CONTEXT: Specific serum fatty acid (FA) profiles predict the development of incident type 2 diabetes; however, limited longitudinal data exist exploring their role in the progression of insulin sensitivity (IS) and ß-cell function. OBJECTIVE: To examine the longitudinal associations of the FA composition of serum phospholipid (PL) and cholesteryl ester (CE) fractions with IS and ß-cell function over 6 years. DESIGN: The Prospective Metabolism and Islet Cell Evaluation (PROMISE) cohort is a longitudinal observational study, with clinic visits occurring every 3 years. Three visits have been completed, totaling 6 years of follow-up. SETTING: Individuals (n = 477) at risk for diabetes recruited from the general population in London and Toronto, Canada. MAIN OUTCOME MEASURES: Values from an oral glucose tolerance test were used to compute 1/HOMA-IR and the Matsuda index for IS, the insulinogenic index over HOMA-IR, and the insulin secretion-sensitivity index-2 for ß-cell function. Thin-layer chromatograph and gas chromatograph quantified FA. Generalized estimating equations were used for the analysis. RESULTS: IS and ß-cell function declined by 8.3-19.4% over 6 years. In fully adjusted generalized estimating equation models, PL cis-vaccenate (18:1n-7) was positively associated with all outcomes, whereas γ-linolenate (GLA; 18:3n-6) and stearate (18:0) were negatively associated with IS. Tests for time interactions revealed that PL eicosadienoate (20:2n-6) and palmitate (16:0) and CE dihomo-γ-linolenate (20:3n-6), GLA, and palmitate had stronger associations with the outcomes after longer follow-up. CONCLUSIONS: In a Canadian population at risk for diabetes, we found that higher PL stearate and GLA and lower cis-vaccenic acid predicted consistently lower IS and ß-cell function over 6 years.

Short leg length, a marker of early childhood deprivation, is associated with metabolic disorders underlying type 2 diabetes: the PROMISE cohort study.

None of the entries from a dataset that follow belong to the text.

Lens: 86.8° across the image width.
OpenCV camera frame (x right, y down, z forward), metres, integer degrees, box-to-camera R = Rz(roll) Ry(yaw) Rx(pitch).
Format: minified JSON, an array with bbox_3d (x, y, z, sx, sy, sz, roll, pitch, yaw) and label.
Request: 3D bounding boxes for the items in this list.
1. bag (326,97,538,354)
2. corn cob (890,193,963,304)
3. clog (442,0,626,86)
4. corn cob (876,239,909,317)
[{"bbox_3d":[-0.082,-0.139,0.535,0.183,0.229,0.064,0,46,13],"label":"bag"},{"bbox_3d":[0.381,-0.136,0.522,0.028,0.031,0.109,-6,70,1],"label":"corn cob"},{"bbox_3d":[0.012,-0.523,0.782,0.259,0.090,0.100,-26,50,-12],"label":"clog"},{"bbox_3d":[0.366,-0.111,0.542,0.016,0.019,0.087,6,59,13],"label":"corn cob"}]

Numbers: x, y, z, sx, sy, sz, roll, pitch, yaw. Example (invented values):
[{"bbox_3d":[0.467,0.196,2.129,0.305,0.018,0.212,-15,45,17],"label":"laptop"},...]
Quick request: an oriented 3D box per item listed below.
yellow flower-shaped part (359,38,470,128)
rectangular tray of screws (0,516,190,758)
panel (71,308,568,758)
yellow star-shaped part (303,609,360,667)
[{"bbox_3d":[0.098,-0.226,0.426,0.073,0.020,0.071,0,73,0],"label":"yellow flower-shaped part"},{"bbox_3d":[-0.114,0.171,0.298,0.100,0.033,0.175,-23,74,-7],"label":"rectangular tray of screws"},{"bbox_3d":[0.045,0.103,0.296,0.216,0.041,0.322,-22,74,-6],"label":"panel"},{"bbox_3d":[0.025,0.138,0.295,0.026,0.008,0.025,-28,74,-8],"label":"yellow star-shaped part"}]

OBJECTIVE: Short leg length, a marker of early childhood deprivation, has been used in studies of the association of early life conditions with adult chronic disease risk. The objective of this study was to determine the cross-sectional associations of leg length with measures of insulin sensitivity and ß-cell function. RESEARCH DESIGN AND METHODS: Subjects (n = 462) at risk for type 2 diabetes were recruited into the PROspective Metabolism and ISlet cell Evaluation (PROMISE) longitudinal cohort. Leg length was calculated from sitting and standing height at the 3-year clinical examination. Glucose tolerance status was determined using an oral glucose tolerance test. Insulin sensitivity was assessed using homeostasis model assessment of insulin resistance (HOMA-IR) and the Matsuda insulin sensitivity index (ISI), while the insulinogenic index over HOMA-IR (IGI/IR) and the insulin secretion sensitivity index 2 (ISSI-2) determined ß-cell function. Multiple linear regression analysis was conducted, adjusting for covariates including age, sex, ethnicity, family history of diabetes, waist, and weight. RESULTS: Leg length and leg-to-height ratio were significantly associated with HOMA-IR (ß = -0.037, ß = -10.49, respectively; P < 0.0001), ISI (ß = 0.035, ß = 8.83, respectively; P < 0.0001), IGI/IR (ß = 0.021, P < 0.05; ß = 7.60, P < 0.01, respectively), and ISSI-2 (ß = 0.01, P < 0.03; ß = 3.34, P < 0.01, respectively) after adjustment for covariates. The association of shorter leg length with lower insulin sensitivity was most evident for those with high waist circumferences. CONCLUSIONS: Shorter legs were independently associated with lower insulin sensitivity and ß-cell function, suggesting that early childhood deprivation may increase the risk of developing diabetes.